Let me briefly suggest a few efforts that can better position created SOPs as your company’s secret to quality, excellence and profitability.

How contractors drive SOP success

  • Lead the SOP education yourself. It is important that all employees understand that following SOPs is not optional and that the most senior leader, the owner, is requiring conformance to the SOPs.
  • Engage other leaders to educate on SOPs. If you have leaders working for you, engage their efforts to provide education, coaching and follow-up with workers learning and following the SOPs.
  • Invite employees to question the need for SOP and its compliance. Questions are good. While some questions might be insincerely raised, most of the questions will provide you with the opportunity to clarify and defend why “this” SOP.
  • Field monitor, coach and correct. Even the best educational effort will still leave some workers not remembering, wanting to stick to their old habits, etc. You and your leaders will need to monitor SOP compliance; coach where adjustments need to be made; and, correct SOP non-compliance.
  • Measure performance results. Remember, requiring workers to follow a SOP is to build consistency and quality.
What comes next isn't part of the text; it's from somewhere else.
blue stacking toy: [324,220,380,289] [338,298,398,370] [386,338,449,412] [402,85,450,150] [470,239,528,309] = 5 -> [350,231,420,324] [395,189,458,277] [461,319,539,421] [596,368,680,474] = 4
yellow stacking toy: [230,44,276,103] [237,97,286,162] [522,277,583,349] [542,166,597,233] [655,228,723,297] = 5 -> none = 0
However, you do want any process to be productive and therefore, more profitable. So measure performance as this can be an indicator to whether your SOP is making a positive impact. Certainly if the SOP is greatly slowing down the process or just isn’t profitable, and there are no other safety or risks considerations, then a change in the SOP is probably needed.
  • Recognize SOP compliance; counsel SOP non-compliance. Workers do tend to repeat what is recognized and rewarded. When your crews conform to important SOPs, recognize their efforts. When an individual, or a crew, fails to comply with a particular SOP, you will need to ask why, coach where needed and counsel those in non-compliance that there are consequences for non-compliance. If needed, you may have to terminate those workers who choose to not comply with the needed SOP.

The use of standard operating procedures isn’t about holding power over workers or being hard-headed. If an existing work process would benefit from improving the steps of the SOP, then update and formalize the SOP.

Remember, our SOPs should represent what we believe to be the best way of completing a particular work process. You can ill afford to have workers doing whatever they want, however they want to do their work, and expect to realize productive, much less profitable results.

In the end, the SOPs represent your leadership. Should any worker resist following any SOP, intending to do things the way he wants to do them, then a little “reality” needs to be introduced. My old favorite counseling discussion with non-compliance workers went something like this:

“If you do not want to comply with the way we do things here (i.e. SOP non-compliance) that doesn’t make you a bad person; but it does greatly enhance your chances of being an ‘ex-employee.’ The decision is completely yours. If you choose to comply with our needed SOPs, then we want you. If you believe that your processes are better than ours then we will need to separate ways from each other!”

No need to get upset. Why? Because SOPs represent the way you want to see work completed. Having good discussion on differences and having improvements suggested is great, in fact it should be encouraged. But at the end of the day the way you want your company to operate falls on your shoulders as the contractor.

Don’t allow work process “anarchy” take over your construction company. You’ve worked too hard to allow such confusion among work approaches negatively impact your workers. Trust me, they might not agree with every SOP you have in your company, but hold them accountable and you will have greater consistency of performance and better profits at the end of each project!

Don’t allow any “SOBs” to prevent your SOPs from raising your company’s image, respect and results!